Released in Europe through Taken By Surprise Records in August, 2015, The Dead Hand of Tradition has been made available to North American audiences, courtesy of B.C.’s Deranged Records. Red Dons compile themes and experiences of the continental distance between band members, backed by melodic punk. The new album breaks through the stifling canopy that has been weighing down much punk music in recent times. And breaking through is what Red Dons have been doing throughout their career of periodic 7-inch releases.

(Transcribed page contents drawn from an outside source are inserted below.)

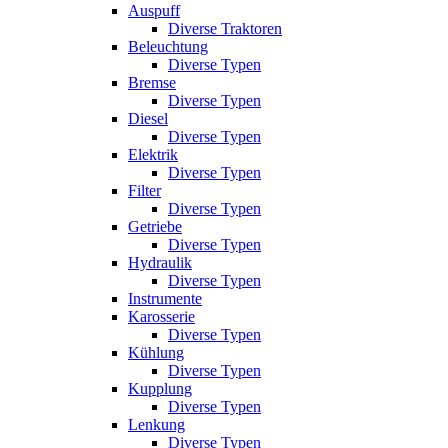
Auspuff
Diverse Traktoren
Beleuchtung
Diverse Typen
Bremse
Diverse Typen
Diesel
Diverse Typen
Elektrik
Diverse Typen
Filter
Diverse Typen
Getriebe
Diverse Typen
Hydraulik
Diverse Typen
Instrumente
Karosserie
Diverse Typen
Kühlung
Diverse Typen
Kupplung
Diverse Typen
Lenkung
Diverse Typen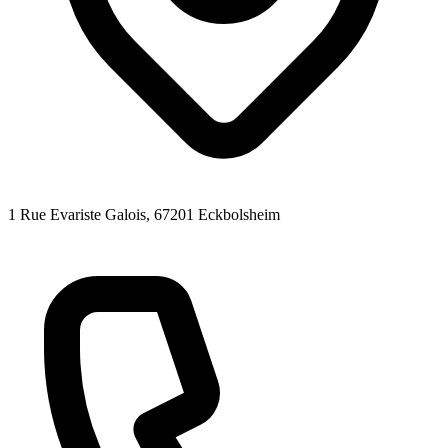
1 Rue Evariste Galois
, 67201
Eckbolsheim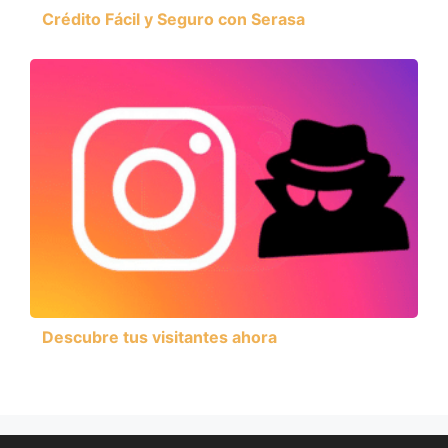
Crédito Fácil y Seguro con Serasa
Descubre tus visitantes ahora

The Dead Hand of Tradition is a driven start-stop ride, without much of the stop. Where the guitars go silent at a moment, the bass rolls on. “Together Apart” transitions back and forth between a four chord chorus line and a dance rhythm that draws a parallel to the Arctic Monkey’s “I Bet You Look Good On The Dancefloor” days. The album matures into this trend for a few more tracks until it steers into the heavy, bass driven “Weakness.” The title track follows as another non-stop ride up to the break after the second chorus, which breaths in a collection of noise for half a minute, and bursts back into anthemic vocals over the ceaseless rhythm.

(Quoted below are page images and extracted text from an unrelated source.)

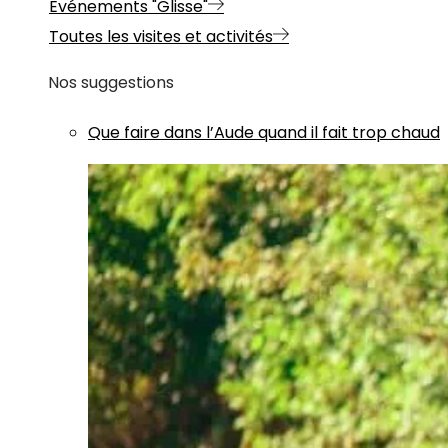
Evénements "Glisse"
Toutes les visites et activités
Nos suggestions
Que faire dans l’Aude quand il fait trop chaud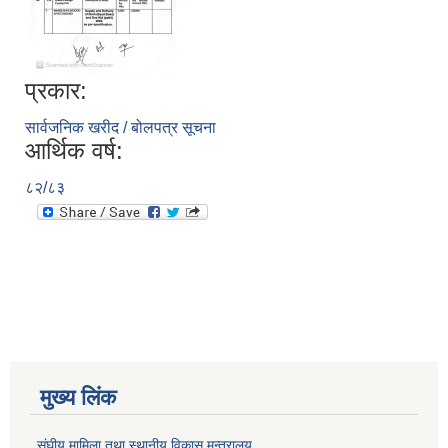
प्रकार:
सार्वजनिक खरीद / बोलपत्र सूचना
आर्थिक वर्ष:
८२/८३
मुख्य लिंक
संघीय मामिला तथा स्थानीय विकास मन्त्रालय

A notable synth section on “Every Single Word” sticks together a raw fusion of post-punk and pop. The lyrics speak unmistakably of the hopelessness that drives people towards distorted, power chord genres: “Out on the pavement / People see through you / Just practice what you’ve been taught / It’s never been your fault.”
By the end, the music has built on the ideas explored throughout the album and culminates into a signature sound that could only belong to the Red Dons. The concluding track, “Empires” contains thumping bass, sharp guitars, and loud — yet eerily consolatory — vocals. What remains to be seen now is whether the band decides to pursue an album based approach or continue their methodology of abrupt releases.